For the defense, Board of Environmental Review attorney Dana Hupp spoke little, deferring to Elk Valley Resources attorneys Ryen Godwin and Lindsay Thane. Godwin argued that DEQ should have used the national water-column standard of 1.5 micrograms per liter just as it used the EPA’s recommended standards for selenium in fish tissue. He cited the EPA’s letter approving DEQ’s standard of 0.8 micrograms per liter, which said DEQ’s standard is more stringent than the national recommended standard but, “EPA concludes that it is supported by sound scientific rationale.”
“Nearly every party in this litigation agrees that 0.8 is more stringent than 1.5 and 1.5 is the national guideline. The only party that doesn’t agree are the conservation groups,” Godwin said.

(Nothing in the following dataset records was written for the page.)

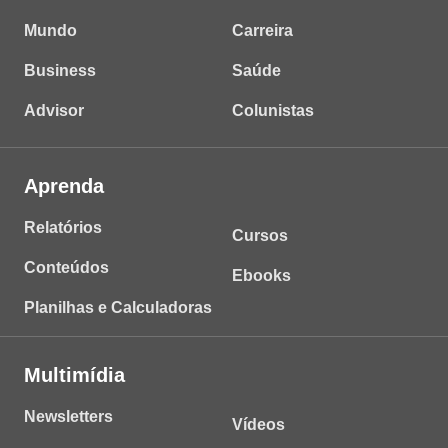
Mundo
Carreira
Business
Saúde
Advisor
Colunistas
Aprenda
Relatórios
Cursos
Conteúdos
Ebooks
Planilhas e Calculadoras
Multimídia
Newsletters
Vídeos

Thane argued that DEQ and the 2020 Board of Environmental Review violated the Montana Administrative Policy Act and the stringency rule when they didn’t notify the public that they were adopting a more stringent standard. She also said the 2022 board didn’t order new rulemaking, because the rule was “invalid from its inception.”
That was the one time that Seeley interjected, saying she didn’t find Thane’s argument’s that the public was misled persuasive.
Cochenour argued that the 2020 board ruled the standard wasn’t more stringent so the stringency rule wasn’t triggered and there was no violation of the Administrative Policy Act.
“What does the statute say? It says ‘comparable federal guidelines;’ it does not say ‘comparable national criteria.’ It just doesn’t. This is the theme all day here is inserting what’s been omitted and omitting what’s been inserted. There’s a lot of substitution of language,” Cochenour said. “It is the national criteria or it can be the site-specific standard. And while Mr. Godwin says it has to be a numeric standard, it is a numeric standard. The formula kicks out a numeric standard. It’s not more stringent than the guideline because it is the guideline. The board got it right the first time, sitting through months of rulemaking and concluding it was not more stringent.”
Seeley didn’t issue a ruling on Tuesday.